Where did you import the sqlalchemy's select module? I tried to import it in the init, but even then, when I start a flask session from CMD and try to query, I still get a NameError if I don't import the select module from sqlalchemy.
Thanks so much!
#8 Miguel Grinberg said 2023-03-04T00:50:30Z
@CJ: I think you are assuming the snippets of code I'm showing in this blog post are complete examples that you can run. You are also assuming I'm using Flask-SQLAlchemy, but this post discusses SQLAlchemy in general, not in a Flask context. Answers:
- There is no models.py file shown in this article, just a snippet of one. I'm not sure which file you are looking at, but I'm almost certain it is not related to this article.
db.sessiononly makes sense if you are using Flask-SQLAlchemy.
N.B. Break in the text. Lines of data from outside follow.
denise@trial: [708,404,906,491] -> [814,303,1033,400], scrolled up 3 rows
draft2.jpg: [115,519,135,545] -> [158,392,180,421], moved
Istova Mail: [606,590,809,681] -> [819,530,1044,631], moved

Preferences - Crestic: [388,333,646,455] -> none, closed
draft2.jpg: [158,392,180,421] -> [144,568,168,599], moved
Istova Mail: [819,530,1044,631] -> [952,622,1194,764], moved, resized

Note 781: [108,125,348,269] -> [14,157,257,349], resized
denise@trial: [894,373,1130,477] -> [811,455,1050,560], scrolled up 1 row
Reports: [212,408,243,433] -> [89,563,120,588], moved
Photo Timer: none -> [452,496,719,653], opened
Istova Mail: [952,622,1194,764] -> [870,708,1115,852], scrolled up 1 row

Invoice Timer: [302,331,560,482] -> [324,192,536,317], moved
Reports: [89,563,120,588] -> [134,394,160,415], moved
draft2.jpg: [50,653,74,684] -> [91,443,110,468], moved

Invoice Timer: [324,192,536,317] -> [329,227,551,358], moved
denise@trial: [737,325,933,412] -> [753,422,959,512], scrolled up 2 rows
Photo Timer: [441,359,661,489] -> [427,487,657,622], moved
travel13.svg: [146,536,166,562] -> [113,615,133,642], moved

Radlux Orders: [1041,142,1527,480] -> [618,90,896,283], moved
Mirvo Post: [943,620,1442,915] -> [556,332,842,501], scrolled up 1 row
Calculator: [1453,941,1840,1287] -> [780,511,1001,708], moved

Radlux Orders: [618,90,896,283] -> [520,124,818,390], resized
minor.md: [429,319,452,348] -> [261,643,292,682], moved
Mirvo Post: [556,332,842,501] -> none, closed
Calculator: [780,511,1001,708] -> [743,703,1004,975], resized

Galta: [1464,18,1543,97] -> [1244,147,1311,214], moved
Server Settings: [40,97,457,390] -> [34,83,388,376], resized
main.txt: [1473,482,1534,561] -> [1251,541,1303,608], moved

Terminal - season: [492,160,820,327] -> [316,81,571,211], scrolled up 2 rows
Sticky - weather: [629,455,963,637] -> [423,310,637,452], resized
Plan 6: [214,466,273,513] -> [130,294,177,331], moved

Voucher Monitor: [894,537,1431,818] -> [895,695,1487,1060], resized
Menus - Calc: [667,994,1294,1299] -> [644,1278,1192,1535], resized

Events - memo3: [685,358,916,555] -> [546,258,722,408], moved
selectis a function that you import from SQLAlchemy. Or with Flask-SQLAlchemy you have it as
#9 Salvatore Fusto said 2023-03-10T08:25:26Z
Hi Miguel, thanks and congrats for your brilliant post. i' d know if your book on sqlachemy is, or wil be, available in PDF format other than Kindle
#10 Miguel Grinberg said 2023-03-10T10:13:24Z
@Salvatore: It will be available both as an e-book and paper book on Amazon. I'm not currently planning to sell it through other channels.
#11 Salvatore Fusto said 2023-03-10T10:13:41Z
hello, i just descovered this interesting blog so thanks for it. i've a little question: in your opinion qhat is the best in developing a Flask app, Flask + SQLalchemy, or Flask + Flask-SQLalchemy?
thanks and regards
#12 Miguel Grinberg said 2023-03-10T10:16:29Z
@Salvatore: The difference is not very significant. Flask-SQLAlchemy makes somethings a bit more convenient, but not in a major way.
#13 Sjoerd said 2023-03-23T06:31:51Z
I'm working on a application that is loosely based (the boilerplate) on the mega-tutorial. I'm developing it at home and use just "flask run" to fire-up the application. At work I'm use gunicorn. Works great but recently the application does not "see" database mutation - I need to restart gunicorn. I added some dirty print statement and changing and orm object though a form works fine.. After the db.session.commit() I query...first() that object and seems oke but when I move away from the page and get back to it old (eg. cached?) data is shown.. Again.. when I fire it up with just "flask run" there are no issues.
I have the feeling is has something to do with the gunicorn starting workers.. Would moving to 2.0 fix this issue (which I do not want at this point to be fair) or do I need to change something.
#14 Miguel Grinberg said 2023-03-23T10:54:31Z
@Sjoerd: I doubt a change to SQLAlchemy 2 will change anything for you. My guess is that this is an issue with your deployment, not with SQLAlchemy.
#15 George Bill said 2023-04-04T12:55:20Z
This is a wonderful post. Thanks for the update.
#16 Hendy Xu said 2023-05-16T11:22:36Z
That's great. This tutorial has been very helpful to me.